#### Activity 1:
Starting at the line in the rows that contains "Crossmark Global" and running through the final line of the rows, lay out every line as a numbered list, skipping blank lines and leaving out the pictures.

#### Text section:
Efficiency: action count, total time, tip consumption, deck moves.
Diversity: unique valid workflows per goal.
Sim-to-real: execution success on hardware with minimal edits.

Minimal prototype sketch

Outline of an autoregressive generator with constraint masking:

Encode current graph with a k-layer message-passing GNN.
Predict operation type with a masked classifier.
Select source and target nodes using pointer heads over node embeddings with feasibility masks.
Assign timestamp: Ensure new operation timestamp > all previous timestamps to maintain DAG.
Regress attributes (volume, speed) with bounded outputs; project to valid ranges.
Validate DAG: Check that no cycles would be created by the new edge.
Update node states and append the new edge; repeat until done.
Use beam search for better plans; score beams by learned value function + hard constraint checks.

Concrete Example: Variable Serial Dilution Network Discovery

Let’s implement a simplified version of the autoregressive approach for discovering the network required for a variable serial dilution on a 96-well plate. This example shows how DAG constraints and connectivity generation work in practice.

import torch
import torch.nn as nn
import torch.nn.functional as F
import numpy as np
from typing import List, Tuple, Dict, Optional
from dataclasses import dataclass
from enum import Enum

# Define operation types
class OpType(Enum):
    ASPIRATE = "aspirate"

#### Supplied entries:
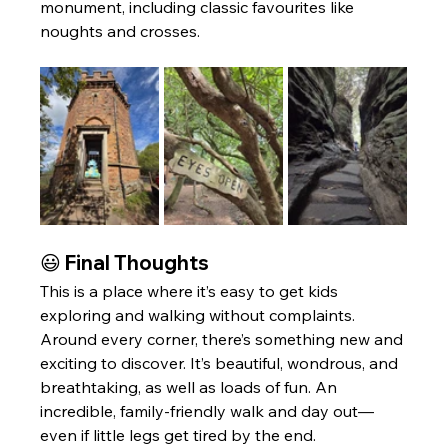
monument, including classic favourites like 
noughts and crosses.
😃 Final Thoughts
This is a place where it’s easy to get kids 
exploring and walking without complaints. 
Around every corner, there’s something new and 
exciting to discover. It’s beautiful, wondrous, and 
breathtaking, as well as loads of fun. An 
incredible, family-friendly walk and day out—
even if little legs get tired by the end.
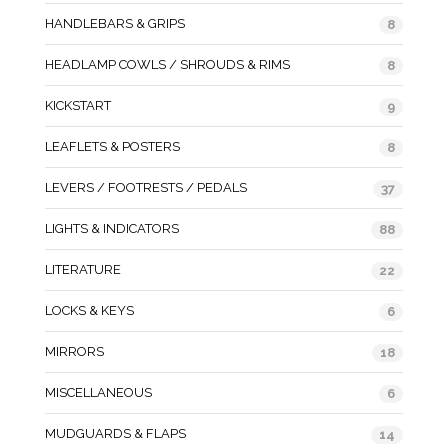
HANDLEBARS & GRIPS
8
HEADLAMP COWLS / SHROUDS & RIMS
8
KICKSTART
9
LEAFLETS & POSTERS
8
LEVERS / FOOTRESTS / PEDALS
37
LIGHTS & INDICATORS
88
LITERATURE
22
LOCKS & KEYS
6
MIRRORS
18
MISCELLANEOUS
6
MUDGUARDS & FLAPS
14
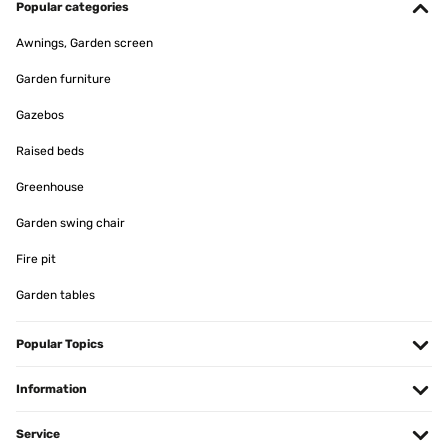
Popular categories
Awnings, Garden screen
Garden furniture
Gazebos
Raised beds
Greenhouse
Garden swing chair
Fire pit
Garden tables
Popular Topics
Information
Service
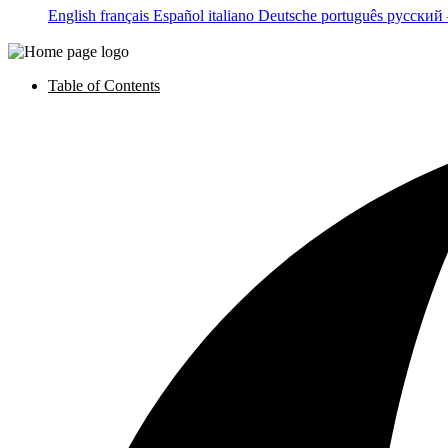
English
français
Español
italiano
Deutsche
português
русский
Table of Contents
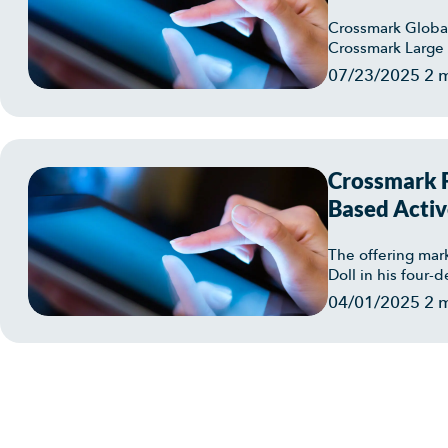
Crossmark Global
Crossmark Large 
07/23/2025
2 
Crossmark F
Based Activ
Crossmark L
The offering mar
Doll in his four-
04/01/2025
2 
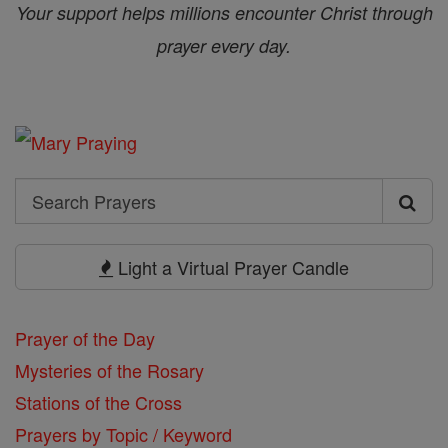
Your support helps millions encounter Christ through
prayer every day.
Search
Search
Prayers
Light a Virtual Prayer Candle
Prayer of the Day
Mysteries of the Rosary
Stations of the Cross
Prayers by Topic / Keyword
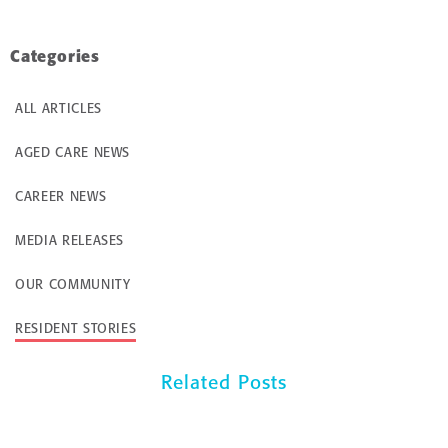
Categories
ALL ARTICLES
AGED CARE NEWS
CAREER NEWS
MEDIA RELEASES
OUR COMMUNITY
RESIDENT STORIES
Related Posts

#### Activity 2:
Proceed with the text on generating lab workflow graphs, continuing from the point where it stops.

#### Response box 1:
1. Crossmark Global
2. Crossmark Large 
3. 07/23/2025
4. 2 
5. Crossmark F
6. Based Activ
7. Crossmark L
8. The offering mar
9. Doll in his four-
10. 04/01/2025
11. 2 
12. Your support helps millions encounter Christ through
13. prayer every day.
14. Search
15. Search
16. Prayers
17. Light a Virtual Prayer Candle
18. Prayer of the Day
19. Mysteries of the Rosary
20. Stations of the Cross
21. Prayers by Topic / Keyword
22. Categories
23. ALL ARTICLES
24. AGED CARE NEWS
25. CAREER NEWS
26. MEDIA RELEASES
27. OUR COMMUNITY
28. RESIDENT STORIES
29. Related Posts

#### Response box 2:
    DISPENSE = "dispense"
    TRANSFER = "transfer"
    MIX = "mix"

@dataclass
class LiquidState:
    """Represents the state of liquid in a well"""
    volume: float  # Current volume in μL
    concentration: float  # Concentration of target compound
    contamination_risk: float  # Risk of cross-contamination (0-1)
    timestamp: int  # When this state was created

@dataclass
class Operation:
    """Represents a liquid handling operation"""
    op_type: OpType
    source_well: Optional[str]  # None for aspirate from reservoir
    target_well: str
    volume: float
    timestamp: int
    tip_id: str

class DilutionWorkflow:
    """Represents the current state of a dilution workflow"""
    def __init__(self, plate_rows: int = 8, plate_cols: int = 12):
        self.plate_rows = plate_rows
        self.plate_cols = plate_cols
        self.wells = {}  # well_id -> LiquidState
        self.operations = []  # List of Operation objects
        self.available_tips = [f"tip_{i}" for i in range(8)]  # 8-channel pipette
        self.timestamp = 0
        
        # Initialize source wells (e.g., A1 has stock solution)
        self.wells["A1"] = LiquidState(volume=200.0, concentration=1000.0, 
                                      contamination_risk=0.0, timestamp=0)
    
    def get_well_id(self, row: int, col: int) -> str:
        """Convert row/col to well ID (e.g., A1, B2)"""
        return f"{chr(65 + row)}{col + 1}"
    
    def can_transfer(self, source: str, target: str, volume: float) -> bool:
        """Check if a transfer operation is valid"""
        if source not in self.wells or target not in self.wells:
            return False
        
        source_state = self.wells[source]
        target_state = self.wells[target]
        
        # Check volume constraints
        if source_state.volume < volume:
            return False
        
        # Check contamination risk (can't transfer to contaminated wells)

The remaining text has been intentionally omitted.